This is great – thank you for posting the details instructions! I seem to be having issues at the ‘make dev && make test’ step. I am using a computing cluster so maybe my access to make direct changes is limited in this way. I get an error saying:


error: can't create or remove files in install directory

The following error occurred while trying to add or remove files in the
installation directory:

    [Errno 13] Permission denied: '/gpfs/runtime/opt/python/2.7.12/lib/python2.7/site-packages/test-easy-install-51319.write-test'

The installation directory you specified (via --install-dir, --prefix, or
the distutils default setting) was:

    /gpfs/runtime/opt/python/2.7.12/lib/python2.7/site-packages/

Perhaps your account does not have write access to this directory?  If the
installation directory is a system-owned directory, you may need to sign in
as the administrator or "root" account.  If you do not have administrative
access to this machine, you may wish to choose a different installation
directory, preferably one that is listed in your PYTHONPATH environment
variable.

So this tells me that it is an administrative issue that I can’t make direct changes?

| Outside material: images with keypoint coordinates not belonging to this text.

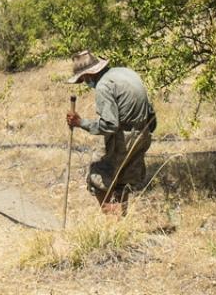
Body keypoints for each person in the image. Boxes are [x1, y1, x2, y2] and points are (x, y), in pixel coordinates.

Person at [65, 50, 157, 215]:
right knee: (123, 182)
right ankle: (121, 222)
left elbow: (109, 124)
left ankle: (112, 222)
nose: (84, 82)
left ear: (88, 75)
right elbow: (150, 110)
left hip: (124, 139)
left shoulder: (104, 86)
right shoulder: (126, 73)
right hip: (143, 134)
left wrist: (80, 123)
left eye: (83, 79)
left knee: (97, 178)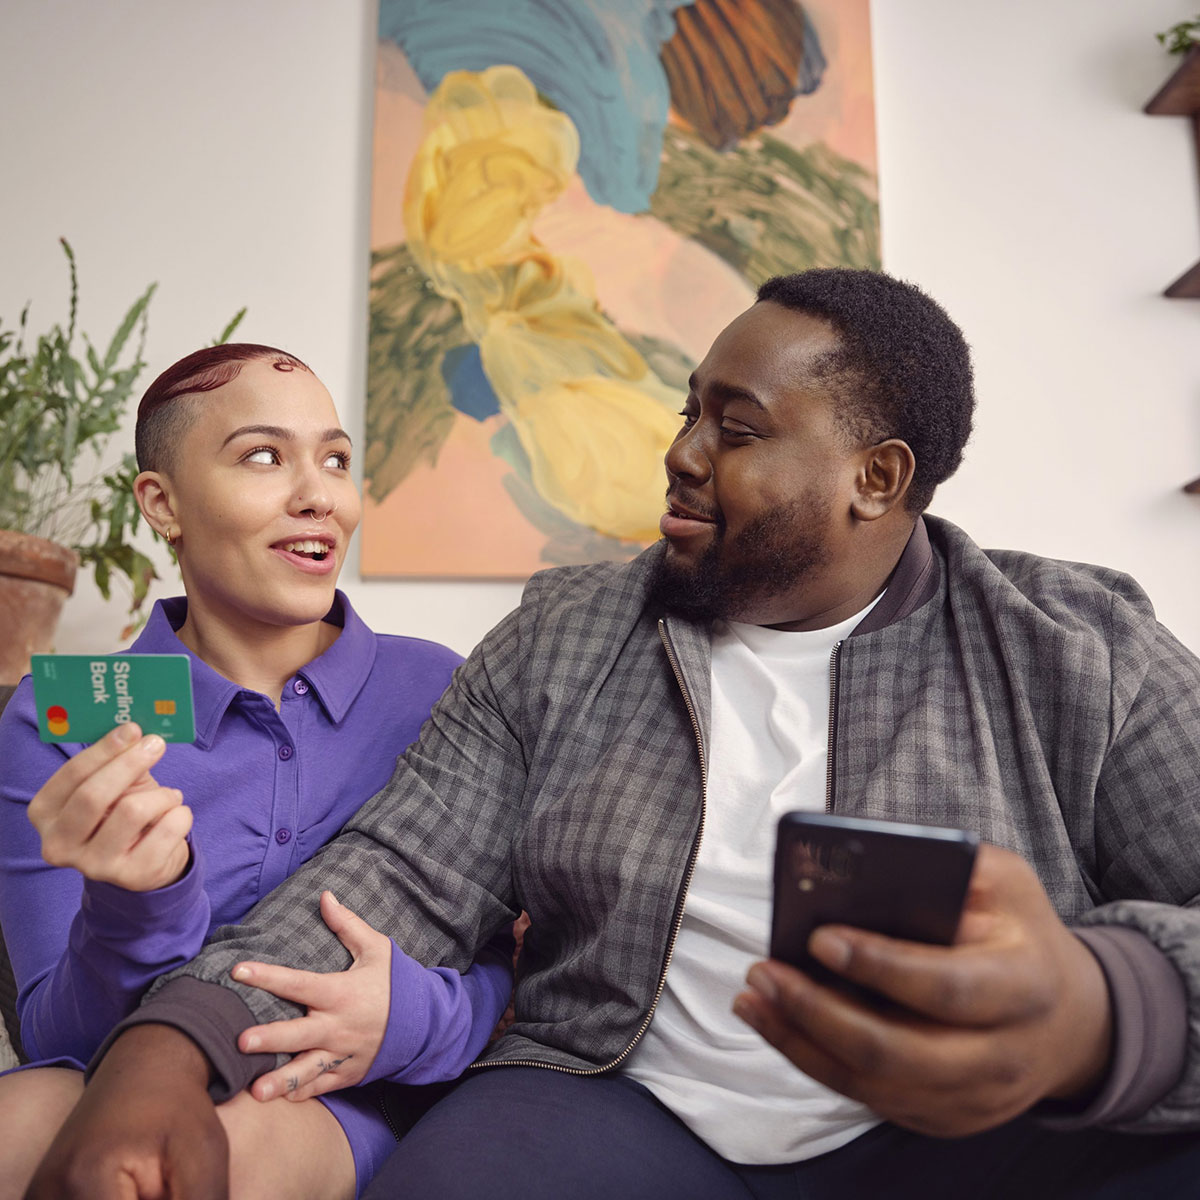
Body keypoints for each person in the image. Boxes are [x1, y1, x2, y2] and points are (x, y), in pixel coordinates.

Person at [26, 272, 1200, 1200]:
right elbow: (396, 873)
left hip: (981, 1135)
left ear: (875, 478)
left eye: (735, 428)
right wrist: (170, 1049)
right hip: (620, 1104)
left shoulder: (1079, 649)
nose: (682, 452)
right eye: (689, 410)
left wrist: (1106, 1012)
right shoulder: (567, 633)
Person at [0, 344, 513, 1200]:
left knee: (217, 1156)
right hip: (114, 1073)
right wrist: (137, 903)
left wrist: (407, 1022)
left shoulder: (444, 689)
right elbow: (57, 1038)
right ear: (162, 505)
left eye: (337, 459)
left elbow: (528, 966)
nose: (319, 494)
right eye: (264, 456)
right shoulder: (76, 714)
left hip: (346, 1098)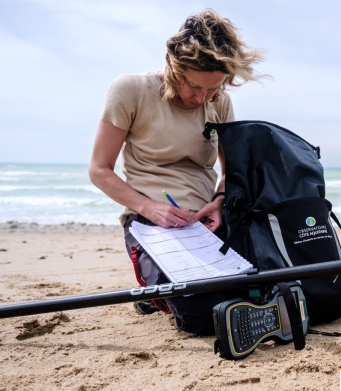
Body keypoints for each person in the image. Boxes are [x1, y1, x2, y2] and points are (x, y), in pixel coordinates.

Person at [89, 10, 264, 334]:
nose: (203, 99)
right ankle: (154, 295)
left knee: (257, 290)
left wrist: (221, 200)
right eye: (195, 88)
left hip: (207, 220)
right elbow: (99, 170)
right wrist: (148, 207)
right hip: (152, 221)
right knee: (204, 318)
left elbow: (231, 170)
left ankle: (167, 290)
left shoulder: (219, 101)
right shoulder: (130, 89)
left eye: (213, 90)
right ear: (174, 67)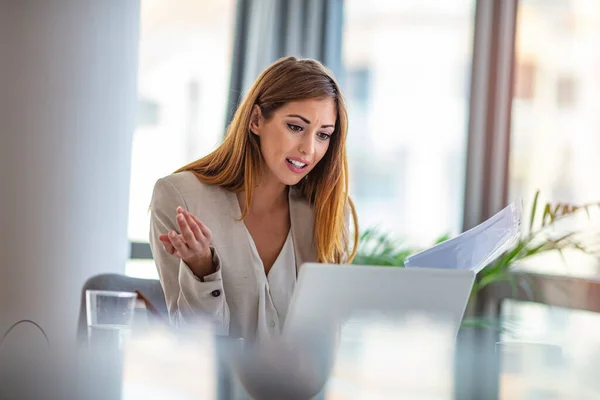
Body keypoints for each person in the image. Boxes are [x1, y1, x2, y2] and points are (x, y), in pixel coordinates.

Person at [149, 56, 359, 343]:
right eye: (296, 127)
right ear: (256, 120)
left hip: (301, 386)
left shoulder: (328, 210)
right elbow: (193, 340)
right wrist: (202, 269)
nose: (308, 149)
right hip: (216, 386)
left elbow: (329, 339)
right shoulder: (180, 197)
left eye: (323, 135)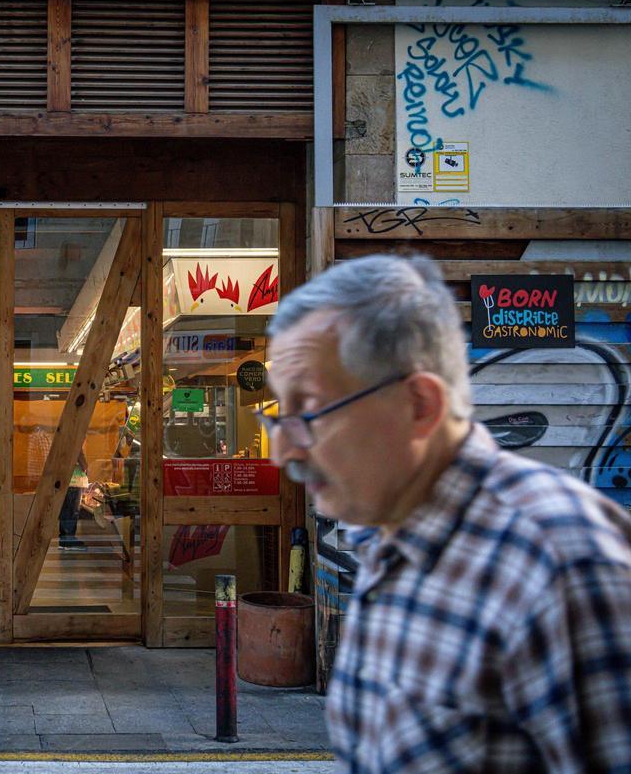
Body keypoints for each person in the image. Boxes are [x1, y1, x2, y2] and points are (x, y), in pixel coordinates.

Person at [261, 254, 631, 772]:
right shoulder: (388, 539)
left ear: (419, 406)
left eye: (312, 412)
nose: (286, 452)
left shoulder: (560, 564)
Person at [59, 450, 88, 551]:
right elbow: (83, 463)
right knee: (71, 511)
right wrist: (85, 466)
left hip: (66, 480)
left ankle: (64, 539)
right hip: (74, 481)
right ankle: (68, 541)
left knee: (66, 510)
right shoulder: (75, 440)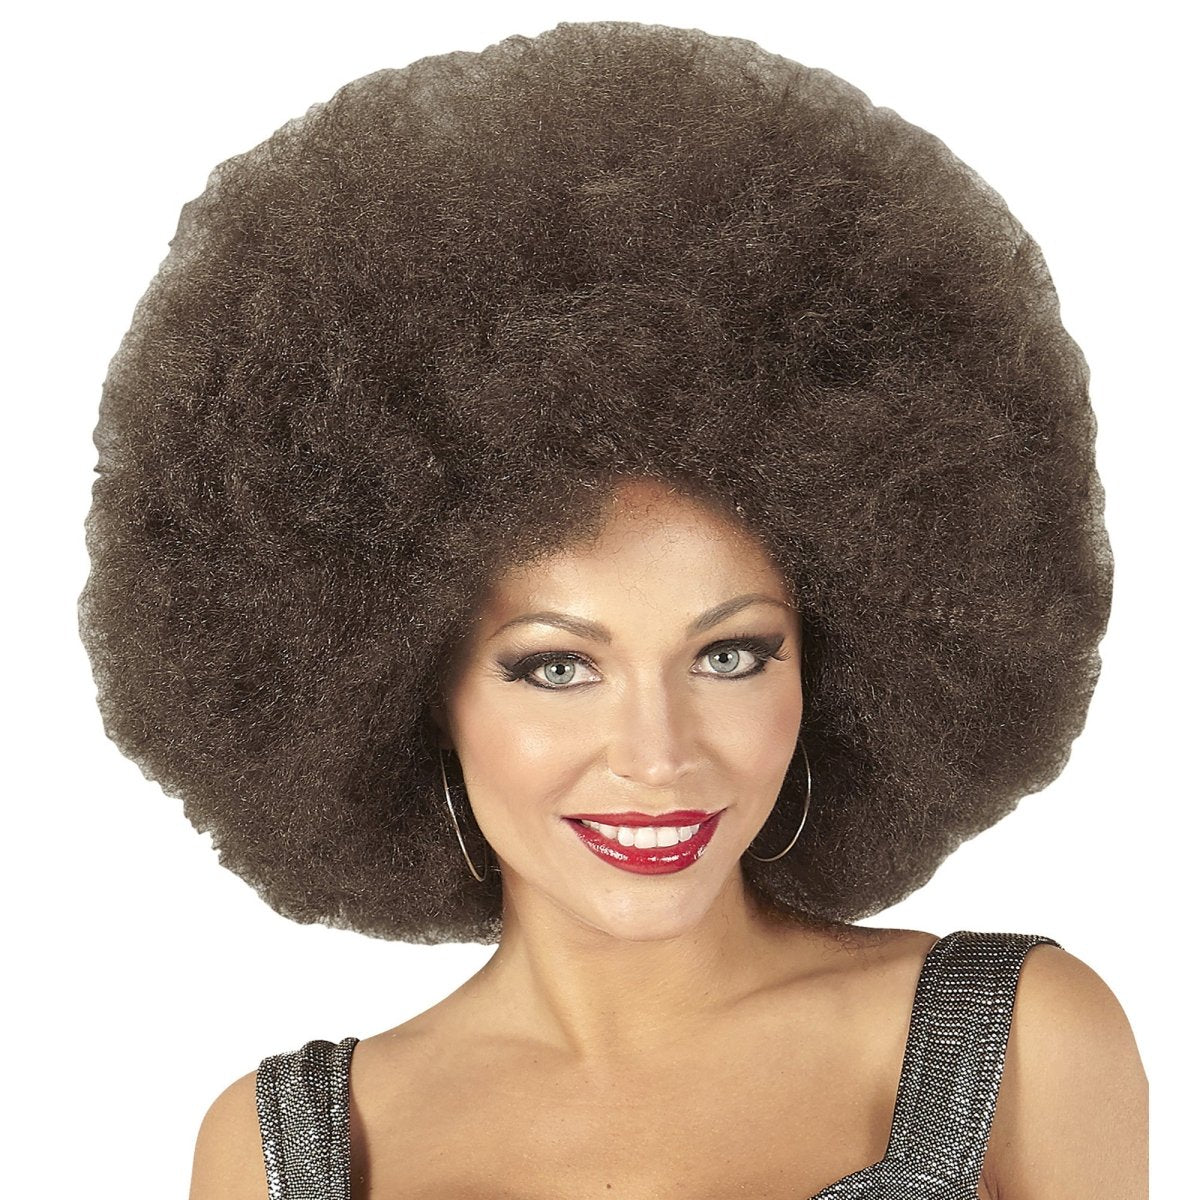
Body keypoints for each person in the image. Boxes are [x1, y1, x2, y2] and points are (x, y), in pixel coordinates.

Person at [77, 19, 1147, 1200]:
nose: (657, 754)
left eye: (730, 654)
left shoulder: (1018, 1046)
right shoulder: (281, 1153)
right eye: (555, 667)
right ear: (408, 689)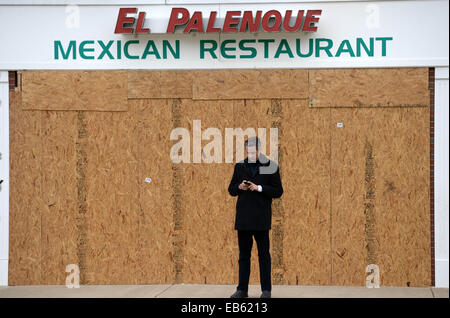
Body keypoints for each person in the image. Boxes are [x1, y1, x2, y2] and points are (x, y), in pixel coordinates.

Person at [227, 136, 284, 298]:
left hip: (261, 218)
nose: (251, 155)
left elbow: (278, 191)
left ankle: (266, 290)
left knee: (264, 255)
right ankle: (242, 290)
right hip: (244, 219)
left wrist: (258, 187)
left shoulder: (271, 166)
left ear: (259, 149)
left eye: (254, 152)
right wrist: (240, 186)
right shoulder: (240, 166)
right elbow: (231, 190)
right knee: (244, 256)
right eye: (248, 152)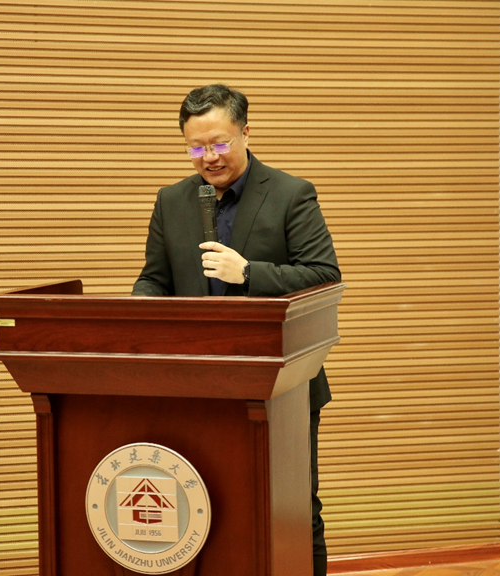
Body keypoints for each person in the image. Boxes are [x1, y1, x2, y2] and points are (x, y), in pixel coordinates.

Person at [132, 84, 340, 576]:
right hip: (195, 386)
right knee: (207, 509)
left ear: (247, 132)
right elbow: (154, 279)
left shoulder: (290, 194)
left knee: (294, 508)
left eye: (220, 143)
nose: (209, 157)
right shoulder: (171, 200)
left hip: (281, 384)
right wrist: (141, 309)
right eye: (196, 147)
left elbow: (324, 275)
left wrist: (248, 273)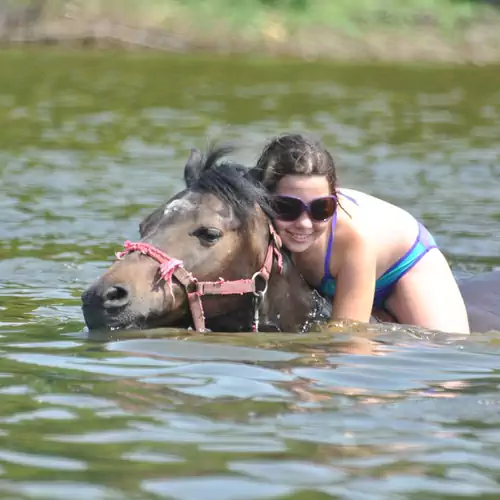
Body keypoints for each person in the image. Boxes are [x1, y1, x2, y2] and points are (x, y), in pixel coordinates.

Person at [253, 133, 470, 334]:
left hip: (405, 267)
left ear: (334, 199)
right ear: (263, 199)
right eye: (287, 207)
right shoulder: (252, 218)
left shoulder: (352, 239)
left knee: (444, 353)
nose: (305, 224)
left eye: (322, 209)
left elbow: (348, 338)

Not sure if you have any thoughts on this matter but just wanted to check.

Thank you,
Diana

@jcmcnch success! I misinterpreted your instructions and had switched back to using my regular qiime environment so it was deleting the temporary file. I’m going to attempt to parse the UC file (I have some significant OTUs that have come up in my study and I would like to know which ASVs/how many ASVs belong to it).

Really appreciate your help with this!

@chantelle.reid - fantastic, I’m glad this worked for you! It’s something I wanted to do anyway for my own work, so it’s good to see it could help someone else too. Let me know if the python script for parsing UC files gives you any issues too, would be happy to troubleshoot that as well.

@jcmcnch - I’ll be honest I haven’t used python much and I’m still pretty fresh to using the terminal

So far I’ve managed to download the script ‘parse_VSEARCH_cluster_membership_from_UC_file.py’ from github. I know you mention the script has documentation on how to run it (which can be viewed on github) but I am not familiar with using python scripts and it’s not making a lot of sense to me.

My questions are:

  • Do I need to put this script into the same folder that contains my .uc file?
  • Do I also need to either add both of these to the same directory python runs from on my computer? In my case its located here: users/chantellereid/miniconda/bin and if I type in ‘python’ to my terminal it activates it
  • How do I then use/execute the script to process my .uc file to output with membership information/summary?

Thanks in advance!

Chantelle

Hi Diana @difont10,

No problem, glad it is potentially useful to you. Yes, on the server you will be unable to access the system python unless you’re an admin. But if you have been able to install the qiime2-dev environment, it should be possible to run the make steps in that environment. Then it will be accessing your local python not the system python as in the error you’re getting.

HTH,
Jesse

Hi @chantelle.reid - if you could follow my instructions above then this should be similarly easy!

  • It doesn’t need to be in the same folder as the uc file but it is convenient to put it there.
  • You don’t need the python script to be where python is installed.
  • Here’s how I suggest you run it:
  1. Put the python script in a folder with your UC file
  2. In a terminal, you can run ./parse_VSEARCH_cluster_membership_from_UC_file.py --help to access the documentation. Some instructions are specific for our lab, you can ignore the bit about the hacked environment, that was the previous workaround. FYI, the first line of the script (#!/usr/bin/env python) means it’ll access whichever python is in your current environment.
  3. You can then run it as follows: ./parse_VSEARCH_cluster_membership_from_UC_file.py --input <your UC file goes here> --output_summary <name for your summary output> --output_lookup <a name for your lookup table>

Your output files should then be generated in the same directory, according to the name you provided.

If you want to know which ASV is in which OTU, you can just look in the summary output file - information on what the columns mean can be found the script documentation.

HTH,
Jesse

1 Like

Hi Jesse,

Thank you for the help! I was able to get the uc file and parse it correctly from your .py script. Thanks a bunch, super helpful.
Best,
Diana

Hi Diana,

You’re welcome! Glad it was useful to you.